Problem to solve => Below are records to write out again, exactly as they read.

Source material =>
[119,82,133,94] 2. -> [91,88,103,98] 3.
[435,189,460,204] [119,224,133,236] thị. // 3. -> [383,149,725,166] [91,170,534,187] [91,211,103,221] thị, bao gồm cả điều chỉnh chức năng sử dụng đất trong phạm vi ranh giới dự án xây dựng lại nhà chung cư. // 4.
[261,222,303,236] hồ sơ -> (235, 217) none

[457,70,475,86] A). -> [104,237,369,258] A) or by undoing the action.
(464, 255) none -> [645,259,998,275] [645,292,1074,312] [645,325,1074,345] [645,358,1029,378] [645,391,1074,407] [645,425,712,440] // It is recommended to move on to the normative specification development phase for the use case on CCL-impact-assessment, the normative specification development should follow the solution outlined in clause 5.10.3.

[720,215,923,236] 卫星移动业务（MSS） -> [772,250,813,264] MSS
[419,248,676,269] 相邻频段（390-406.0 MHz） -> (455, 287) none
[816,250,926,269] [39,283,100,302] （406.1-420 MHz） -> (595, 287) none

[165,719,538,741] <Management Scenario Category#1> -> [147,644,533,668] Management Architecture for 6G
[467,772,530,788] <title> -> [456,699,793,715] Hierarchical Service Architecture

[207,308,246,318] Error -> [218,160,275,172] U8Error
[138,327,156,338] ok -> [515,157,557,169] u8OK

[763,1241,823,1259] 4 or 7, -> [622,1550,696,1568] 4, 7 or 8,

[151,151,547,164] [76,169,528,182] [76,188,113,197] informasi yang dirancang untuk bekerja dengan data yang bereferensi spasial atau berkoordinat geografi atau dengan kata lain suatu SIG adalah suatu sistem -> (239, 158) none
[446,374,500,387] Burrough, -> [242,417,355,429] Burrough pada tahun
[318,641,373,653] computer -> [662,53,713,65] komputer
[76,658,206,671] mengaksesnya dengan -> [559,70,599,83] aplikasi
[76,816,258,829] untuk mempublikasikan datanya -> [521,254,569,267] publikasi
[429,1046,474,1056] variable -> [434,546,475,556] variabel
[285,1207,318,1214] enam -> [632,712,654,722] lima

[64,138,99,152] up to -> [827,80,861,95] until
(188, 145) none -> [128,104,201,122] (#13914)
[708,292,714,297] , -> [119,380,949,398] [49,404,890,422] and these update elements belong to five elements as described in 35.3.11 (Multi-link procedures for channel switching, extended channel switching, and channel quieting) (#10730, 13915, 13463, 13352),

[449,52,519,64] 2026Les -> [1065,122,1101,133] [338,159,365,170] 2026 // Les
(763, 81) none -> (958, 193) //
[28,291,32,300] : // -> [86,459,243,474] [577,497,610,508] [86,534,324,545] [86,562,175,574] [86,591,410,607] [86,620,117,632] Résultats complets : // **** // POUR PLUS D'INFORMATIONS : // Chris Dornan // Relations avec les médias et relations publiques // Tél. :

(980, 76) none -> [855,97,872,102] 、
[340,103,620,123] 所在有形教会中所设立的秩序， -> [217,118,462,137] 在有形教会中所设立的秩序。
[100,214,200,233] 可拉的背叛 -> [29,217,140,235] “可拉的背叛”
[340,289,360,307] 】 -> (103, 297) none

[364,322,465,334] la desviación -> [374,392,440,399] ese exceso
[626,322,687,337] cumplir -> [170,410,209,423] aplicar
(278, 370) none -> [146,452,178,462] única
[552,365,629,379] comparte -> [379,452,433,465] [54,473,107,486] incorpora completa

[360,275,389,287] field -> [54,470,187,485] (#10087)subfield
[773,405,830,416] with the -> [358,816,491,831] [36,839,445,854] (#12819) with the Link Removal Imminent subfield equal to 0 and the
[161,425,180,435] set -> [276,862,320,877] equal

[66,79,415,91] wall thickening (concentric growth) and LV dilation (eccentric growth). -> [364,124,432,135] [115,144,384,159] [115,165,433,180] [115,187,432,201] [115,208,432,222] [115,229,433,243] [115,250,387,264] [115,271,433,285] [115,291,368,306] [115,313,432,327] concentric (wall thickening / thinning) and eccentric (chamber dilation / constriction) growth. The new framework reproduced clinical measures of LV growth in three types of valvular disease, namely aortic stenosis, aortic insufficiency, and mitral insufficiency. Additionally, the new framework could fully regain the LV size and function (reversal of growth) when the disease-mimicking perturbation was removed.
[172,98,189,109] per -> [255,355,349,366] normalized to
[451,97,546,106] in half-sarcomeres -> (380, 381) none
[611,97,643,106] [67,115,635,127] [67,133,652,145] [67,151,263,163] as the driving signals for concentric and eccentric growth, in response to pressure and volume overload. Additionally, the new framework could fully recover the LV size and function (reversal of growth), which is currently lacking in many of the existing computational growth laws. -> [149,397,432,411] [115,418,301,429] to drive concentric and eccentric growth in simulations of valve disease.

Finished exercise =>
[119,82,133,94] 2. -> [91,88,103,98] 3.
[435,189,460,204] [119,224,133,236] thị. // 3. -> [383,149,725,166] [91,170,534,187] [91,211,103,221] thị, bao gồm cả điều chỉnh chức năng sử dụng đất trong phạm vi ranh giới dự án xây dựng lại nhà chung cư. // 4.
[261,222,303,236] hồ sơ -> (235, 217) none

[457,70,475,86] A). -> [104,237,369,258] A) or by undoing the action.
(464, 255) none -> [645,259,998,275] [645,292,1074,312] [645,325,1074,345] [645,358,1029,378] [645,391,1074,407] [645,425,712,440] // It is recommended to move on to the normative specification development phase for the use case on CCL-impact-assessment, the normative specification development should follow the solution outlined in clause 5.10.3.

[720,215,923,236] 卫星移动业务（MSS） -> [772,250,813,264] MSS
[419,248,676,269] 相邻频段（390-406.0 MHz） -> (455, 287) none
[816,250,926,269] [39,283,100,302] （406.1-420 MHz） -> (595, 287) none

[165,719,538,741] <Management Scenario Category#1> -> [147,644,533,668] Management Architecture for 6G
[467,772,530,788] <title> -> [456,699,793,715] Hierarchical Service Architecture

[207,308,246,318] Error -> [218,160,275,172] U8Error
[138,327,156,338] ok -> [515,157,557,169] u8OK

[763,1241,823,1259] 4 or 7, -> [622,1550,696,1568] 4, 7 or 8,

[151,151,547,164] [76,169,528,182] [76,188,113,197] informasi yang dirancang untuk bekerja dengan data yang bereferensi spasial atau berkoordinat geografi atau dengan kata lain suatu SIG adalah suatu sistem -> (239, 158) none
[446,374,500,387] Burrough, -> [242,417,355,429] Burrough pada tahun
[318,641,373,653] computer -> [662,53,713,65] komputer
[76,658,206,671] mengaksesnya dengan -> [559,70,599,83] aplikasi
[76,816,258,829] untuk mempublikasikan datanya -> [521,254,569,267] publikasi
[429,1046,474,1056] variable -> [434,546,475,556] variabel
[285,1207,318,1214] enam -> [632,712,654,722] lima

[64,138,99,152] up to -> [827,80,861,95] until
(188, 145) none -> [128,104,201,122] (#13914)
[708,292,714,297] , -> [119,380,949,398] [49,404,890,422] and these update elements belong to five elements as described in 35.3.11 (Multi-link procedures for channel switching, extended channel switching, and channel quieting) (#10730, 13915, 13463, 13352),

[449,52,519,64] 2026Les -> [1065,122,1101,133] [338,159,365,170] 2026 // Les
(763, 81) none -> (958, 193) //
[28,291,32,300] : // -> [86,459,243,474] [577,497,610,508] [86,534,324,545] [86,562,175,574] [86,591,410,607] [86,620,117,632] Résultats complets : // **** // POUR PLUS D'INFORMATIONS : // Chris Dornan // Relations avec les médias et relations publiques // Tél. :

(980, 76) none -> [855,97,872,102] 、
[340,103,620,123] 所在有形教会中所设立的秩序， -> [217,118,462,137] 在有形教会中所设立的秩序。
[100,214,200,233] 可拉的背叛 -> [29,217,140,235] “可拉的背叛”
[340,289,360,307] 】 -> (103, 297) none

[364,322,465,334] la desviación -> [374,392,440,399] ese exceso
[626,322,687,337] cumplir -> [170,410,209,423] aplicar
(278, 370) none -> [146,452,178,462] única
[552,365,629,379] comparte -> [379,452,433,465] [54,473,107,486] incorpora completa

[360,275,389,287] field -> [54,470,187,485] (#10087)subfield
[773,405,830,416] with the -> [358,816,491,831] [36,839,445,854] (#12819) with the Link Removal Imminent subfield equal to 0 and the
[161,425,180,435] set -> [276,862,320,877] equal

[66,79,415,91] wall thickening (concentric growth) and LV dilation (eccentric growth). -> [364,124,432,135] [115,144,384,159] [115,165,433,180] [115,187,432,201] [115,208,432,222] [115,229,433,243] [115,250,387,264] [115,271,433,285] [115,291,368,306] [115,313,432,327] concentric (wall thickening / thinning) and eccentric (chamber dilation / constriction) growth. The new framework reproduced clinical measures of LV growth in three types of valvular disease, namely aortic stenosis, aortic insufficiency, and mitral insufficiency. Additionally, the new framework could fully regain the LV size and function (reversal of growth) when the disease-mimicking perturbation was removed.
[172,98,189,109] per -> [255,355,349,366] normalized to
[451,97,546,106] in half-sarcomeres -> (380, 381) none
[611,97,643,106] [67,115,635,127] [67,133,652,145] [67,151,263,163] as the driving signals for concentric and eccentric growth, in response to pressure and volume overload. Additionally, the new framework could fully recover the LV size and function (reversal of growth), which is currently lacking in many of the existing computational growth laws. -> [149,397,432,411] [115,418,301,429] to drive concentric and eccentric growth in simulations of valve disease.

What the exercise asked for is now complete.